= What needs to be done =
Check each line of the data below for the word "appearing". How many lines have it? Answer with the number alone.

= Record excerpts =
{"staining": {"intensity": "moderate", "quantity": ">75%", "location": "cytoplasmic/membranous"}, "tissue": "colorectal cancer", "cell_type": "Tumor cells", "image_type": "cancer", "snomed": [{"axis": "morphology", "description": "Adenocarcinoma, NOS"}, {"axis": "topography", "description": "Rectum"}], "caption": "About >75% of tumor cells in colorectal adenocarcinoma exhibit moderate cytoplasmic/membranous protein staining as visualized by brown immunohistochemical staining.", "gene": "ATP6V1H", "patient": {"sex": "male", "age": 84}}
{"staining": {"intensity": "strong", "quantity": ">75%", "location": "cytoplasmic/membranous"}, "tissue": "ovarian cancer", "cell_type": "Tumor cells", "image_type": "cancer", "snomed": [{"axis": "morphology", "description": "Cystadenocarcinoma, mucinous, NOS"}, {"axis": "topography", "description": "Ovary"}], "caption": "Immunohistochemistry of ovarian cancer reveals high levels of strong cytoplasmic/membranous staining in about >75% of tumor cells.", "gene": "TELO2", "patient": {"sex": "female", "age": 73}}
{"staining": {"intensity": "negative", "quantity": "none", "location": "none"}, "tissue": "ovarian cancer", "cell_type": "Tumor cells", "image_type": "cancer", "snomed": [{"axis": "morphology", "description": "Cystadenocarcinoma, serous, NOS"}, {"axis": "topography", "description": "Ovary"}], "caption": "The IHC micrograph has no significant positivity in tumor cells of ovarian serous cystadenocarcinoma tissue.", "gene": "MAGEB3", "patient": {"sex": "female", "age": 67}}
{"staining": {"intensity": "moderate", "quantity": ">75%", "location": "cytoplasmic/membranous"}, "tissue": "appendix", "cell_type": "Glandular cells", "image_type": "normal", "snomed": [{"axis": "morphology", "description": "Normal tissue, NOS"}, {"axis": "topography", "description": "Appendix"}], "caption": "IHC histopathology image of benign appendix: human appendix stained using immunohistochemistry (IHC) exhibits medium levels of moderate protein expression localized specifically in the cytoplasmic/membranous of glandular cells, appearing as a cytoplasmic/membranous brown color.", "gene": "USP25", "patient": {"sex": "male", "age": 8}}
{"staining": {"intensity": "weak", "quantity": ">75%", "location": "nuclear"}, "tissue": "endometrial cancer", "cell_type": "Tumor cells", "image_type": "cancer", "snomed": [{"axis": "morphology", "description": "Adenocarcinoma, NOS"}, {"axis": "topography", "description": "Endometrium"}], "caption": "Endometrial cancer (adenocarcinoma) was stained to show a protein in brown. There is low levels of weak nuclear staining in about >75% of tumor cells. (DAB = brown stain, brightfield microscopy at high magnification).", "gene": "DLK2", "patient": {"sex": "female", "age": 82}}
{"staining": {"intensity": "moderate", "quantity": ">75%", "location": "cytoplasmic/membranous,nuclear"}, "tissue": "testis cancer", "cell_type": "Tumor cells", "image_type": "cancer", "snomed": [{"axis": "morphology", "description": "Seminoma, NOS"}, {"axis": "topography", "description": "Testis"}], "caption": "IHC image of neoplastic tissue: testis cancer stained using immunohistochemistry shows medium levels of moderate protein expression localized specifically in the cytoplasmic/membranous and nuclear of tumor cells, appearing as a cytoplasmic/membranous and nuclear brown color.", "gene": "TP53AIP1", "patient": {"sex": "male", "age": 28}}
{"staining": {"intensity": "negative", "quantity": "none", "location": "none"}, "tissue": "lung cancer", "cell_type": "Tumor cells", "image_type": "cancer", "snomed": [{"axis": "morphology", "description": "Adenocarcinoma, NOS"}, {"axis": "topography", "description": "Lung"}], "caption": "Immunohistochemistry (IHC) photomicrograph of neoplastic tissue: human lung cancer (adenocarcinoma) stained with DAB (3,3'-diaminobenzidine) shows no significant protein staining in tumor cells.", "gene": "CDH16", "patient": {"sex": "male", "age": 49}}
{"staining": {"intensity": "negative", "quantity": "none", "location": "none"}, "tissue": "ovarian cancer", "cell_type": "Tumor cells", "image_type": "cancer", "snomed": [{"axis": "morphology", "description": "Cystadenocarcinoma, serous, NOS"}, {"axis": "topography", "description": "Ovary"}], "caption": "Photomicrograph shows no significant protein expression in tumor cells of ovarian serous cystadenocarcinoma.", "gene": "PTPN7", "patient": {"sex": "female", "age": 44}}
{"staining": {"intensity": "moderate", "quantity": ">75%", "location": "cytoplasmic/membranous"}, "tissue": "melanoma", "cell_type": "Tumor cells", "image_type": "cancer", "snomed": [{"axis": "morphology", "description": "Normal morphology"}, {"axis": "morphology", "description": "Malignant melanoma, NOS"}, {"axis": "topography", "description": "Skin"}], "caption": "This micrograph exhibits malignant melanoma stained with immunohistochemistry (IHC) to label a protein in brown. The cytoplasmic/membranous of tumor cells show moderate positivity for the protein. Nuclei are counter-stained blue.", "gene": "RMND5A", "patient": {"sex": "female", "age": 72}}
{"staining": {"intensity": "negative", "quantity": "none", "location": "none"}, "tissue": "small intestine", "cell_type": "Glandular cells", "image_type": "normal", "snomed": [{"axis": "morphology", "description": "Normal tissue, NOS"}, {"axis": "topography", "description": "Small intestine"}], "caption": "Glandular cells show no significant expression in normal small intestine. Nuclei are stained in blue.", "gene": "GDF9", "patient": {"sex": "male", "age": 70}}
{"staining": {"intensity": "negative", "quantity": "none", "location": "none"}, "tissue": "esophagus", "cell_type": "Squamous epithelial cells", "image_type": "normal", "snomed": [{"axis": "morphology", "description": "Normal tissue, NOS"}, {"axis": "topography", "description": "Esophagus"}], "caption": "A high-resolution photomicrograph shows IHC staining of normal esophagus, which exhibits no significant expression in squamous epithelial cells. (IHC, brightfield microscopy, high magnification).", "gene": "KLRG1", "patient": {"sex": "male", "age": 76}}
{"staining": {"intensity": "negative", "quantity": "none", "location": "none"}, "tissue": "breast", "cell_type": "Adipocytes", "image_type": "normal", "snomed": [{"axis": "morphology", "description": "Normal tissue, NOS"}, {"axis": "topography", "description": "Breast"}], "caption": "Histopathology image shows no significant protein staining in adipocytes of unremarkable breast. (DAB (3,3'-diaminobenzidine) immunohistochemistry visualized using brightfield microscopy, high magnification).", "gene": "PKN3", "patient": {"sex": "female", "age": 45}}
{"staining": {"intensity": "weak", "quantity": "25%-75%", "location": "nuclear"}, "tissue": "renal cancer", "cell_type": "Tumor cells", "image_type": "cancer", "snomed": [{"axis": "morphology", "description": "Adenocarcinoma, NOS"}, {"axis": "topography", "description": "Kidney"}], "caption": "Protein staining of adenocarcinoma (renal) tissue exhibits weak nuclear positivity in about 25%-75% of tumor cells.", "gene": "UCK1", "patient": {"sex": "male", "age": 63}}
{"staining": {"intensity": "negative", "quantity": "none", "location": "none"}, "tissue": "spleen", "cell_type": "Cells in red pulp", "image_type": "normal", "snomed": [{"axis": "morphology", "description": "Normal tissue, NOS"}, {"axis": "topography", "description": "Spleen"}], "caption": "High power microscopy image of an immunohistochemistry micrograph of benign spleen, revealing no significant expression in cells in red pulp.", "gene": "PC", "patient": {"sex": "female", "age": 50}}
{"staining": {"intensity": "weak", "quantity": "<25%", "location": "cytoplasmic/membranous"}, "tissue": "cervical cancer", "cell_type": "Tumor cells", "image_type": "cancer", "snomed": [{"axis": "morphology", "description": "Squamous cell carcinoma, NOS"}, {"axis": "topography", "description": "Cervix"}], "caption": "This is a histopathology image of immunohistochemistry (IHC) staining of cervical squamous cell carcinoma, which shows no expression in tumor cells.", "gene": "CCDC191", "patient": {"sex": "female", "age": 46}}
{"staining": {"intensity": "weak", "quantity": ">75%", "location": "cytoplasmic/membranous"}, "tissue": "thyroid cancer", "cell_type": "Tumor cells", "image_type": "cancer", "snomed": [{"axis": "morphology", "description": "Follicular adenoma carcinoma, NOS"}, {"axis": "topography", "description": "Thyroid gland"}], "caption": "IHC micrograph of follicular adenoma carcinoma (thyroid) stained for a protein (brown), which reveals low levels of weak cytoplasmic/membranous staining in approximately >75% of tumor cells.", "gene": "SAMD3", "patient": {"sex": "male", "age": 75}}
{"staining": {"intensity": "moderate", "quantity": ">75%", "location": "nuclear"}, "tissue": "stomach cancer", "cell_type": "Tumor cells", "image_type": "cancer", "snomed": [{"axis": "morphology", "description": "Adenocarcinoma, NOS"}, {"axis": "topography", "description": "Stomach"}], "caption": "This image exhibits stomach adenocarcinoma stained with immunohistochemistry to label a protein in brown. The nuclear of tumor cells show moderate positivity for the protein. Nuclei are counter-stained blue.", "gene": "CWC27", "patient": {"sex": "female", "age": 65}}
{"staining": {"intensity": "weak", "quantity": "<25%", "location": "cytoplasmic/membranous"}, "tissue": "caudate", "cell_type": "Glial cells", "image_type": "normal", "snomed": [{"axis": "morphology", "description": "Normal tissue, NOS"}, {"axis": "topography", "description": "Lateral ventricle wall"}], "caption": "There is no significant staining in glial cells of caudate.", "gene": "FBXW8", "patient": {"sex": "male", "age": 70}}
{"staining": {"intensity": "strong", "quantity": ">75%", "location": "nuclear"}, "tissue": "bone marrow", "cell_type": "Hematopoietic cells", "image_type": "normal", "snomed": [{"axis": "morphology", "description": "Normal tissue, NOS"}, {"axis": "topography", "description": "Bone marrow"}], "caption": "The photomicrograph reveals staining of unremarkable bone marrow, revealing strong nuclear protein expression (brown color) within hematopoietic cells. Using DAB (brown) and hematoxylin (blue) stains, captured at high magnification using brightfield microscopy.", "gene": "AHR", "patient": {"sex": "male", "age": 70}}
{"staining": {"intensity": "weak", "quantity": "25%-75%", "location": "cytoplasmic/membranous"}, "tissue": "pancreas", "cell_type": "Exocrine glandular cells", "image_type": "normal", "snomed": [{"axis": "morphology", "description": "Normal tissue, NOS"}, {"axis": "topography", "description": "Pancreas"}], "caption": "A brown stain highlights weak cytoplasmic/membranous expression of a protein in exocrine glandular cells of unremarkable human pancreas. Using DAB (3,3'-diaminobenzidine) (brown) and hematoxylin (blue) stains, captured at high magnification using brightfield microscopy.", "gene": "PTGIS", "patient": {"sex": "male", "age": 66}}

= Exercise result =
2